Kunin-chojakunin (公人朝夕人)

Kunin-chojakunin is a post that existed in the Edo Period. It was a hereditary post.

The job function was to assist the Shogun during his travels to the Imperial Palace in Kyoto and to Nikko Shrine, to resolve the difficulty the Shogun in sokutai (ceremonial court dress) experiences when wishing to relieve himself, by slipping a copper, cylindrical container (urinal) into the dress from the side of the hakama. The name of the post derives from the job function as "a person performing fetid civic duty both day and night."

During a journey, the Kunin-chojakunin was positioned at the right and left of the attendants in the second row of the parade, issuing warnings.
The post was subordinate to the dobo-kashira, with one appointed to the post with stipend for 10 persons

Tsuchida Family
Tsuchida Family served this hereditary post from the time of FUJIWARA no Yoritsune, the 4th Shogun of the Kamakura bakufu, and had been in service also of the Ashikaga Shogun family, Nobunaga ODA and Hideyoshi TOYOTOMI. In the Edo Period, the post was established with service to Ieyasu TOKUGAWA. From then on, the post has been filled by the Tsuchida family, and even the name "Magoemon TSUCHIDA" was succeeded for generations. For this reason, the post of Kunin-chojakunin became synonymous with the name Magoemon TSUCHIDA. The social status of the servant is believed to be servant to samurai warriors and not from the samurai class. Although this job function would easily be perceived in modern TV variety shows as a target of comic banter because of what the job involves, the hereditary nature of the post dating back to the Kamakura period and the proximity of the postholder to the ruler suggest that the family enjoyed prestige despite the surprise and contempt modern people might feel toward them.
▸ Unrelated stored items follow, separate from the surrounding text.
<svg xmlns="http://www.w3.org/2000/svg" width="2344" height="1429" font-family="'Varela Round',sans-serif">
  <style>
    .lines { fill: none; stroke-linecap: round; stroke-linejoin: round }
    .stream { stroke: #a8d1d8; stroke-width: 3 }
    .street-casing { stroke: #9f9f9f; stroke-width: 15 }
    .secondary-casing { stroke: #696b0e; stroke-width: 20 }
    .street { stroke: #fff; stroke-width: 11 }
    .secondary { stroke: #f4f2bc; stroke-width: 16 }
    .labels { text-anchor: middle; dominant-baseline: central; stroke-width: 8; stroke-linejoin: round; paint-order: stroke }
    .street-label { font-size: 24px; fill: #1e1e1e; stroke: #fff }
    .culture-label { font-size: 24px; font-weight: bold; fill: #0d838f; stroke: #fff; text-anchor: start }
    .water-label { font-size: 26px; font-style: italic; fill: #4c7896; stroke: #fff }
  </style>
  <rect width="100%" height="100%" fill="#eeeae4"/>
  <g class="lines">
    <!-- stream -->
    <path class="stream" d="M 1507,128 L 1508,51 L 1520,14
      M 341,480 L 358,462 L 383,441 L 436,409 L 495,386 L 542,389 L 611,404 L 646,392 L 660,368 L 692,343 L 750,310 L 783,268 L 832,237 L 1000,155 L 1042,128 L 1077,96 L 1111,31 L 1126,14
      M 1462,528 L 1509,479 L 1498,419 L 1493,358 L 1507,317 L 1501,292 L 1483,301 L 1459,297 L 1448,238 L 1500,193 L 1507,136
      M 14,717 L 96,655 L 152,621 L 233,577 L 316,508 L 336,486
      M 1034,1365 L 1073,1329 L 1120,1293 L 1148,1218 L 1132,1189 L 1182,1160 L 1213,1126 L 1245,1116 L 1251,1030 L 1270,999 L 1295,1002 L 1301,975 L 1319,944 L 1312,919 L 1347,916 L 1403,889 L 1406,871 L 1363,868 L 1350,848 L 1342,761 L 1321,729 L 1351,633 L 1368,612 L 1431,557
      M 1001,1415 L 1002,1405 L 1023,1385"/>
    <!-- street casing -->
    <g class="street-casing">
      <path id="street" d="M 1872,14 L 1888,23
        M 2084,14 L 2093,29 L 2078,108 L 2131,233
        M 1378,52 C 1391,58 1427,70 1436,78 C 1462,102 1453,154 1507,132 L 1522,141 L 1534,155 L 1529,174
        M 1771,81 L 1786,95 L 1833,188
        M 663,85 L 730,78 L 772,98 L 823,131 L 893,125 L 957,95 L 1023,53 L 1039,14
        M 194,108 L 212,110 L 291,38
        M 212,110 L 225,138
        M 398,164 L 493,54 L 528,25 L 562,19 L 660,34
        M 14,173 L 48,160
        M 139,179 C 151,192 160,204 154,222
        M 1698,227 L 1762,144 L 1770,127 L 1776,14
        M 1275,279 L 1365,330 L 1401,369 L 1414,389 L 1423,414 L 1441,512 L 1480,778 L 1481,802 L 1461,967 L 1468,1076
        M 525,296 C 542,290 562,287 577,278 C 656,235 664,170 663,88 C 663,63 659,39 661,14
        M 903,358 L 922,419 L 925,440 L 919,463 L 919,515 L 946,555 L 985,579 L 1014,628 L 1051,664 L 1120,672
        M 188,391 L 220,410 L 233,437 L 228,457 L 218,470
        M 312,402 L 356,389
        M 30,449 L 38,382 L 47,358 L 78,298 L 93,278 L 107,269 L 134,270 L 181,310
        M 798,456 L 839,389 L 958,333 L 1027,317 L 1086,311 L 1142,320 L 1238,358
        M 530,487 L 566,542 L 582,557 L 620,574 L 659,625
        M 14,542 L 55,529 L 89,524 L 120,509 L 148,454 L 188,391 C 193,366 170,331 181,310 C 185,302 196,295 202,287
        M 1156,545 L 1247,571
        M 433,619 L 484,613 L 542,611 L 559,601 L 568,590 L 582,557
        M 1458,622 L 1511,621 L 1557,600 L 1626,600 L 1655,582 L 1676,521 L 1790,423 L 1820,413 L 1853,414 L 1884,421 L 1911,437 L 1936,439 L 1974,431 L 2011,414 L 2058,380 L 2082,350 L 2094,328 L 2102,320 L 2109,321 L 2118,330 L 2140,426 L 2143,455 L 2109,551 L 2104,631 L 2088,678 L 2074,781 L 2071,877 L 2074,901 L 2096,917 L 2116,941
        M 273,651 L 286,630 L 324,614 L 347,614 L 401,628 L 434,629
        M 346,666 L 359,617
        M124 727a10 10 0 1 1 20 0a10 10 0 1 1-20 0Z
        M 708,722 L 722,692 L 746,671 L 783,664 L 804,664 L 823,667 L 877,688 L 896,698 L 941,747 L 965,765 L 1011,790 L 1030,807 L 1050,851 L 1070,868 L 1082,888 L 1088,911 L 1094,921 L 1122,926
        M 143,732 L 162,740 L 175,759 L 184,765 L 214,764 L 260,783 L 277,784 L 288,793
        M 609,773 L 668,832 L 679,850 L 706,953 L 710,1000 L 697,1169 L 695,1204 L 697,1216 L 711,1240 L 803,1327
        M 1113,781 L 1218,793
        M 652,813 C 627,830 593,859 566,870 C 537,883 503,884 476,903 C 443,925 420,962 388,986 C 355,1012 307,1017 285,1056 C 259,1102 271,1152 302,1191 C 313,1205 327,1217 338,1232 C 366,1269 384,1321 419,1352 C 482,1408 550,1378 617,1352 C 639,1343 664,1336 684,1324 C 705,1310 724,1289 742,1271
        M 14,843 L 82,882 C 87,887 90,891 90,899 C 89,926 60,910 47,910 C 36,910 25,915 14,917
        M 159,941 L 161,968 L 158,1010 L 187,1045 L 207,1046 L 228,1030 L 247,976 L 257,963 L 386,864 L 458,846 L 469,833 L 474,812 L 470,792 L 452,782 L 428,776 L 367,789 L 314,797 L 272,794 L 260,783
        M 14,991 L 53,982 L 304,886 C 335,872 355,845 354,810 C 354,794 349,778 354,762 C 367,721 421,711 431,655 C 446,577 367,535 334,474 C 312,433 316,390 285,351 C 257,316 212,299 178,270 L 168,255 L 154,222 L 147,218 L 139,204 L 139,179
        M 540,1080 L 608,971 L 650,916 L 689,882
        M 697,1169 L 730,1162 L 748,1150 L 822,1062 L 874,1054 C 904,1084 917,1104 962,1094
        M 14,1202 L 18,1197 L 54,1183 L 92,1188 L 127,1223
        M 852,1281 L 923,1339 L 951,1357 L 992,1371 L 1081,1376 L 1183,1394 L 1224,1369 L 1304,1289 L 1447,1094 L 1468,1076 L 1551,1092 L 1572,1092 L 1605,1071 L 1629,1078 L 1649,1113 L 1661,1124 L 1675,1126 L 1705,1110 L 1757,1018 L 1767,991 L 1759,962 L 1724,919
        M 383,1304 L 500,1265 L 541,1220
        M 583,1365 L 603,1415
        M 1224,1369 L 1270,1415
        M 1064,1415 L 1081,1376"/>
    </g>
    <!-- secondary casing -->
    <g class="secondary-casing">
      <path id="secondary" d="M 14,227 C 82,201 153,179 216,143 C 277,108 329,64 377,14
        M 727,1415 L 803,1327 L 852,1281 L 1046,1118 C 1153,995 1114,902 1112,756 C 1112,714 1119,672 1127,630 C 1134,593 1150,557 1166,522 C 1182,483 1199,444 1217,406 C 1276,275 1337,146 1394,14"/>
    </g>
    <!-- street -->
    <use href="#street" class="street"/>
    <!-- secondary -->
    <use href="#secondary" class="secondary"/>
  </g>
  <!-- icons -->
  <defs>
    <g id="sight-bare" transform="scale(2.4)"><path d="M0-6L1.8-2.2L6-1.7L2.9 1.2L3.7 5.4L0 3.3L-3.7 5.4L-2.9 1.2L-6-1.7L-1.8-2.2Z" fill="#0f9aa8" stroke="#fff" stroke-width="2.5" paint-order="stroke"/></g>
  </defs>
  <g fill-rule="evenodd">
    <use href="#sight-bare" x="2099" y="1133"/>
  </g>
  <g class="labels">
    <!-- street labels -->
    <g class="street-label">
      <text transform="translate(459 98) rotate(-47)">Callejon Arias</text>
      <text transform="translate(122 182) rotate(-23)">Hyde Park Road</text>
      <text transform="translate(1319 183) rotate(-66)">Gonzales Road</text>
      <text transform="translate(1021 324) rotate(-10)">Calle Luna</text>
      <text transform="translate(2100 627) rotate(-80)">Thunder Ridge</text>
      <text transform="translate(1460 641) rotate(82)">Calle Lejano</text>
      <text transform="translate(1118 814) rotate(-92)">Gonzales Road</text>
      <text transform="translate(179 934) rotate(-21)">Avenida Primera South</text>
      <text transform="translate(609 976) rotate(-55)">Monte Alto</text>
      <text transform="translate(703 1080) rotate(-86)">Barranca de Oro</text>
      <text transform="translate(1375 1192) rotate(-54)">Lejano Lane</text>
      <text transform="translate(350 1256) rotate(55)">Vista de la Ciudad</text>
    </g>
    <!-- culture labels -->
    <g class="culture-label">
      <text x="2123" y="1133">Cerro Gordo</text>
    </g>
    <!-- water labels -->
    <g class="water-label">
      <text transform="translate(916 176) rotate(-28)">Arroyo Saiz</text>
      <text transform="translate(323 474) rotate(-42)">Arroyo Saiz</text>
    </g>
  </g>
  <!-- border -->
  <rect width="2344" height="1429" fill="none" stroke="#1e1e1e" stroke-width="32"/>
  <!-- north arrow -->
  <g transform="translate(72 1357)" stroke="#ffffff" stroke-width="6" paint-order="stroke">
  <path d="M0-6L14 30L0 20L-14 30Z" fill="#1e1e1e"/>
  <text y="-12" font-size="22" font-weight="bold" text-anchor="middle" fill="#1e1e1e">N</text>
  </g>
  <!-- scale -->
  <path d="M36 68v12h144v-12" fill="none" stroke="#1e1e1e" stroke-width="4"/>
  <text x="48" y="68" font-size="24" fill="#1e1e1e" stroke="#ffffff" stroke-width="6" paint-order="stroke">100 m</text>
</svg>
The post has been held on hereditary basis by the Tsuchida family since 1603. According to Tsuchida family records, the hereditary post dates back to 1219, when they served as attendant to Shogun FUJIWARA no Yoritsune on his travel from Kyoto eastward.

Social status
There is little documentation regarding the Kunin-chojakunin (Magozaemon TSUCHIDA), although the attendant is believed not to be from samurai class but was servant to the samurai but at times is believed to have been a lower-ranking samurai or common folk. the Kunin-chojakunin was at least authorized to carry one small sword and to bear a family name.

Because the post was not an everyday function, it is unknown what the Kunin-chojakunin did to make a living.